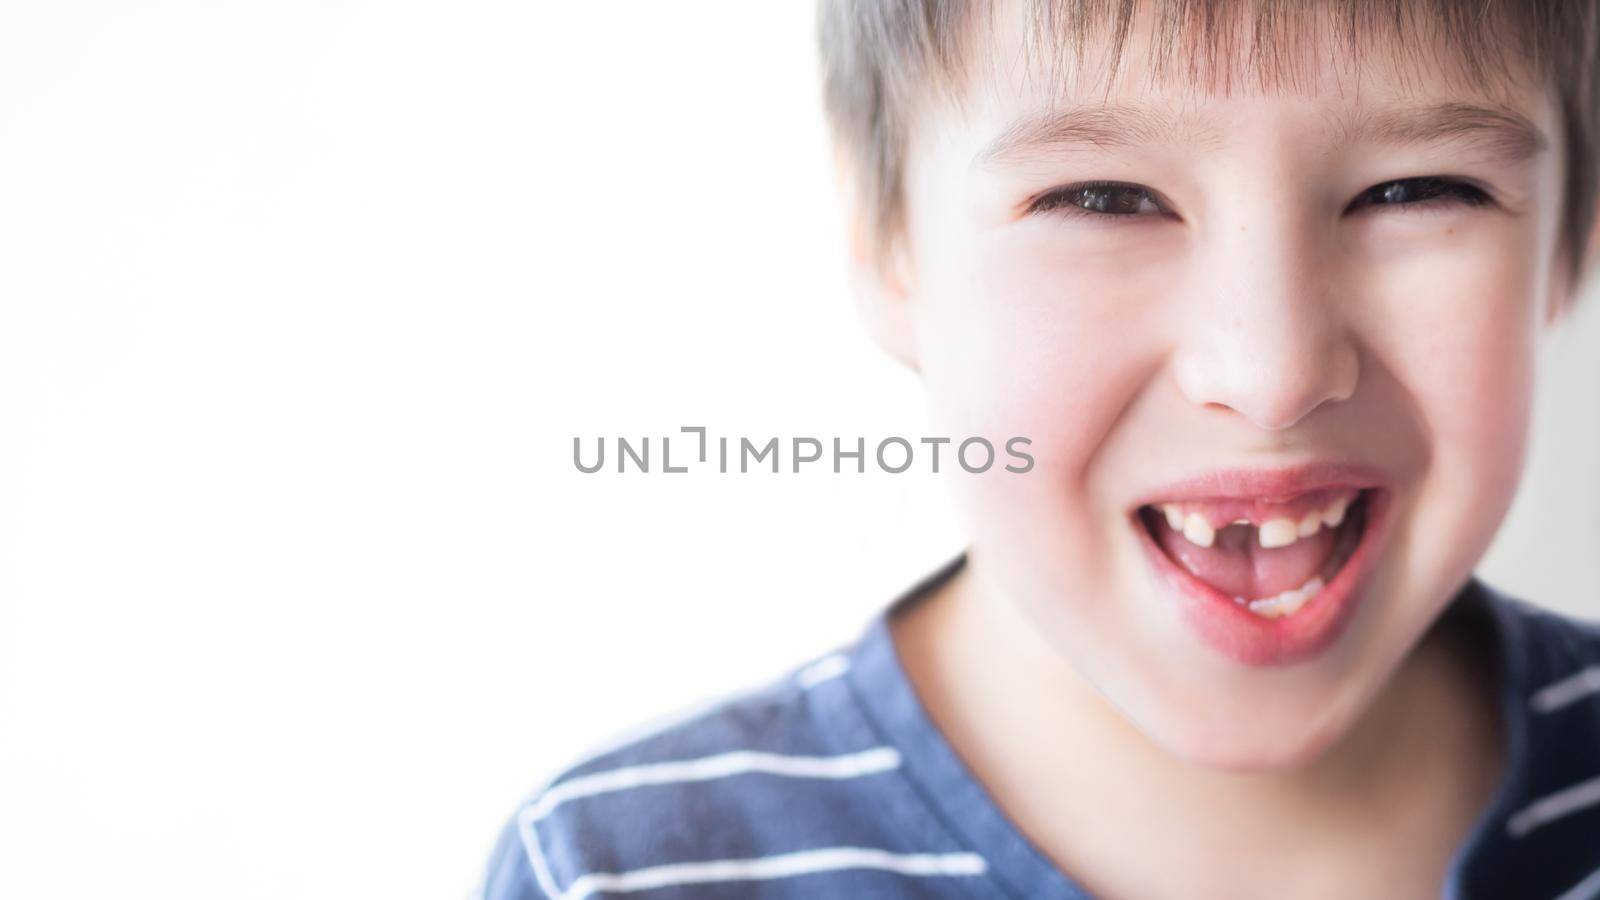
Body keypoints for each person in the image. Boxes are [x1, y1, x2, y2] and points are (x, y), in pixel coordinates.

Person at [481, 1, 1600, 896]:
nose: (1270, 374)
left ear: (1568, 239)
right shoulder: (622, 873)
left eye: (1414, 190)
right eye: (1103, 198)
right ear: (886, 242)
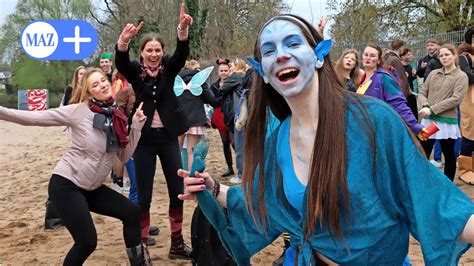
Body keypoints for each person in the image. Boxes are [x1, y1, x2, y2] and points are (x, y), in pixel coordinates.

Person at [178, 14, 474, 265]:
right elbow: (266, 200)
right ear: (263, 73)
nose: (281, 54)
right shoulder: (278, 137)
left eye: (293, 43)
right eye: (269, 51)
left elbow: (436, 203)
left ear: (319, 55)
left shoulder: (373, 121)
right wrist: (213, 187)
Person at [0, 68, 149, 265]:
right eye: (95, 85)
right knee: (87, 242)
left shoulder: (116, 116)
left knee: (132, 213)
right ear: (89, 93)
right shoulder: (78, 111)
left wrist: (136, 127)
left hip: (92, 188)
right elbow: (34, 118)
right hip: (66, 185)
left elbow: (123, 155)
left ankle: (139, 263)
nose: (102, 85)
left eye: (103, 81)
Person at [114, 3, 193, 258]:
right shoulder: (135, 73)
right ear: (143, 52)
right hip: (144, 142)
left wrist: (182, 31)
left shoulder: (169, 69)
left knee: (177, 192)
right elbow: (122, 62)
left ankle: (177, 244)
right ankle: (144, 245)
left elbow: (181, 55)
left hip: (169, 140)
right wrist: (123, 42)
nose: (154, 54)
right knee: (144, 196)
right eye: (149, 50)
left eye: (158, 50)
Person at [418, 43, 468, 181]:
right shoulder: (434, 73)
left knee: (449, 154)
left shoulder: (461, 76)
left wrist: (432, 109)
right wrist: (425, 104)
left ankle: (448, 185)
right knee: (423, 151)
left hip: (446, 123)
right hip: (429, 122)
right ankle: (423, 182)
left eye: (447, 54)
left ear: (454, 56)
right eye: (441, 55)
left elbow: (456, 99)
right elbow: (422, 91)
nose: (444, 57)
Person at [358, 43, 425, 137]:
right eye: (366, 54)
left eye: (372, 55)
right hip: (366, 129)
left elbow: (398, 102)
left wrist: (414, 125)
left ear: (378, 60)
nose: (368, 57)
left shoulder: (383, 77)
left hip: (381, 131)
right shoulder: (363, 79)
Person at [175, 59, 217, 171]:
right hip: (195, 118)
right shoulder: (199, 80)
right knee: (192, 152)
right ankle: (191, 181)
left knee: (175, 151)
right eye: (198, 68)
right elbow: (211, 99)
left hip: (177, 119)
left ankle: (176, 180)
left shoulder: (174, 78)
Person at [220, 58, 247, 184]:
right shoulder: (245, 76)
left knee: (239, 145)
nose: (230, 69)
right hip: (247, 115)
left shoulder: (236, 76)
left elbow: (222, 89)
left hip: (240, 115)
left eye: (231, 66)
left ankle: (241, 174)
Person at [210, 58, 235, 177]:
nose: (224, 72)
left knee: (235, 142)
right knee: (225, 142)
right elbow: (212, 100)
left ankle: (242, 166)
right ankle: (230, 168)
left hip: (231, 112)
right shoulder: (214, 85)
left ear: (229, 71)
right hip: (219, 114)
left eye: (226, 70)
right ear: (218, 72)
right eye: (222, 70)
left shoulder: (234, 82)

· · · · ·

## EXERCISE AIM
Output nothing but the records above, word for word, with the pictures removed.

## RESPONSE TO THIS TASK
Body keypoints for each person in the image. Boxes are [x1, y1, x2, y2] and points are (x, y), in pixel coordinates.

Person at [481, 1, 1600, 896]:
nose: (1270, 374)
left ear: (1568, 239)
right shoulder: (622, 873)
left eye: (1414, 190)
right eye: (1103, 198)
right ear: (886, 242)
Body keypoints for each person in the image. Boxes are [x1, y1, x2, y2] and points are (x, y), in pixel coordinates.

Person at [178, 14, 474, 265]:
right elbow: (266, 200)
right ear: (263, 73)
nose: (281, 54)
right shoulder: (278, 137)
left eye: (293, 43)
right eye: (269, 51)
left elbow: (436, 203)
left ear: (319, 55)
left shoulder: (373, 121)
right wrist: (213, 187)
Person at [0, 68, 149, 265]:
right eye: (95, 85)
right knee: (87, 242)
left shoulder: (116, 116)
left knee: (132, 213)
right ear: (89, 93)
right shoulder: (78, 111)
left wrist: (136, 127)
left hip: (92, 188)
right elbow: (34, 118)
right hip: (66, 185)
left elbow: (123, 155)
left ankle: (139, 263)
nose: (102, 85)
left eye: (103, 81)
Person at [114, 3, 193, 258]:
right shoulder: (135, 73)
right ear: (143, 52)
right hip: (144, 142)
left wrist: (182, 31)
left shoulder: (169, 69)
left knee: (177, 192)
right elbow: (122, 62)
left ankle: (177, 244)
right ankle: (144, 245)
left elbow: (181, 55)
left hip: (169, 140)
right wrist: (123, 42)
nose: (154, 54)
right knee: (144, 196)
right eye: (149, 50)
left eye: (158, 50)
Person at [418, 43, 468, 181]:
right shoulder: (434, 73)
left knee: (449, 154)
left shoulder: (461, 76)
left wrist: (432, 109)
right wrist: (425, 104)
left ankle: (448, 185)
right knee: (423, 151)
left hip: (446, 123)
right hip: (429, 122)
right ankle: (423, 182)
left eye: (447, 54)
left ear: (454, 56)
right eye: (441, 55)
left elbow: (456, 99)
right elbow: (422, 91)
nose: (444, 57)
Person at [358, 43, 425, 137]:
right eye: (366, 54)
left eye: (372, 55)
right hip: (366, 129)
left elbow: (398, 102)
left wrist: (414, 125)
left ear: (378, 60)
nose: (368, 57)
left shoulder: (383, 77)
left hip: (381, 131)
right shoulder: (363, 79)
Person at [175, 59, 217, 171]:
right hip: (195, 118)
right shoulder: (199, 80)
right knee: (192, 152)
right ankle: (191, 181)
left knee: (175, 151)
right eye: (198, 68)
right elbow: (211, 99)
left hip: (177, 119)
left ankle: (176, 180)
left shoulder: (174, 78)
Person at [220, 58, 247, 184]:
right shoulder: (245, 76)
left knee: (239, 145)
nose: (230, 69)
right hip: (247, 115)
left shoulder: (236, 76)
left elbow: (222, 89)
left hip: (240, 115)
left eye: (231, 66)
left ankle: (241, 174)
Person at [210, 58, 235, 177]:
nose: (224, 72)
left knee: (235, 142)
right knee: (225, 142)
right elbow: (212, 100)
left ankle: (242, 166)
right ankle: (230, 168)
left hip: (231, 112)
right shoulder: (214, 85)
left ear: (229, 71)
right hip: (219, 114)
left eye: (226, 70)
right ear: (218, 72)
right eye: (222, 70)
left shoulder: (234, 82)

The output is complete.